Under the government’s new maximums, introduced in April, levels of radioactive cesium are capped at 100 becquerels per kilogram in common foods, 50 becquerels per kg for milk and infant foods and 10 becquerels per kg for drinking water.

That is substantially stricter than the provisional rules, which had stipulated as much as 500 becquerels per kg for common foods, 200 becquerels per kg for milk and water.

Hiroshi Tsuchida, who heads the department of quality control at the national confederation of Seikatsu Club cooperatives, said his organization had come up with its own standards because of a widespread distrust of government figures.

“We had to draw up our own standards because consumers do not trust the national standards,” Tsuchida said.

Tetsuya Ebisudani, who is in charge of radiation issues at the business strategy department at Daichi o Mamoru Kai, an organization that delivers organic foods, questioned whether the ministry had the authority to impose the advisory on the food industry.

“I wonder whether it is something that the state can impose,” he said.

“Some local governments’ inspection systems turned out to be inadequate, as was demonstrated by the fact that farm produce with radiation levels higher than the state standards were distributed to the market,” he said. “There are many things the ministry needs to tackle before the advisory.”

Although the ministry said food producers had been complaining about confusion resulting from the differing safety standards, an official at the Food Retail and Service Division at the ministry’s Food Industry Affairs Bureau had no knowledge of such grievances being filed with the ministry.

“Although other divisions may have received complaints, we are not aware of those,” the official said. “We, in charge of retail foods and service, wanted to have the food industry know that products in the market are much safer now with the introduction of the new standards.”

Other critics point out that it is already common for producers to compete on guarantees, for instance, of the use of chemicals in their products.

“If (retailers) are not allowed to set their own safety standards concerning radiation contamination, how about Japanese agricultural standards certifying less use of chemical fertilizers?” a homemaker in Soka, Saitama Prefecture, said. “Even if farm produce grown with the use of fewer chemicals is put on the shelf, it does not seem to increase consumers’ anxiety about and distrust of produce harvested with regular chemical use.”

She said ruling out guarantees from retailers might actually harm farmers in affected areas by removing one of the ways they can reassure consumers who would otherwise restrict their purchases to produce from locations distant from the crippled Fukushima No. 1 nuclear power plant.

Three days after the advisory was issued, agriculture minister Michihiko Kano tried to dampen the controversy by saying the advisory, which had been issued to 270 food industry and retail groups, would not be enforceable.
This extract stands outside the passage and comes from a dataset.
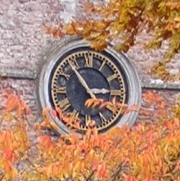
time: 2:54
Some producers in the disaster zone are also questioning the government line. J-Rap, a group of agricultural producers in Sukagawa, Fukushima Prefecture, decided last June to enforce the so-called “Ukraine standards” on their products. Those standards, some of the toughest in the world, insist, for example, on a 20 becquerel per kg maximum for bread.
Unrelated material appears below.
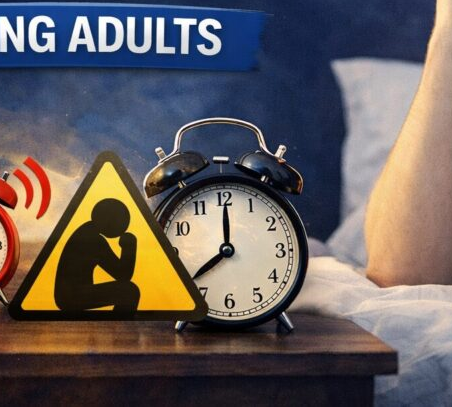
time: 8:00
After an intensive program of decontaminating rice paddies and working on new methods of preventing cesium from being absorbed into rice, J-Rap succeeded in keeping radiation levels in steamed white rice harvested last year to 1 becquerel per kg on average.

Toshihiko Ito, who represents J-Rap, said the organization intends to continue with its own standards, hoping that its efforts to ensure radiation-free food will help restore faith in produce cultivated in Fukushima Prefecture.

“I, too, have grandchildren,” Ito said. “I want to provide my family with produce whose radiation reading is lower even by 1 becquerel.”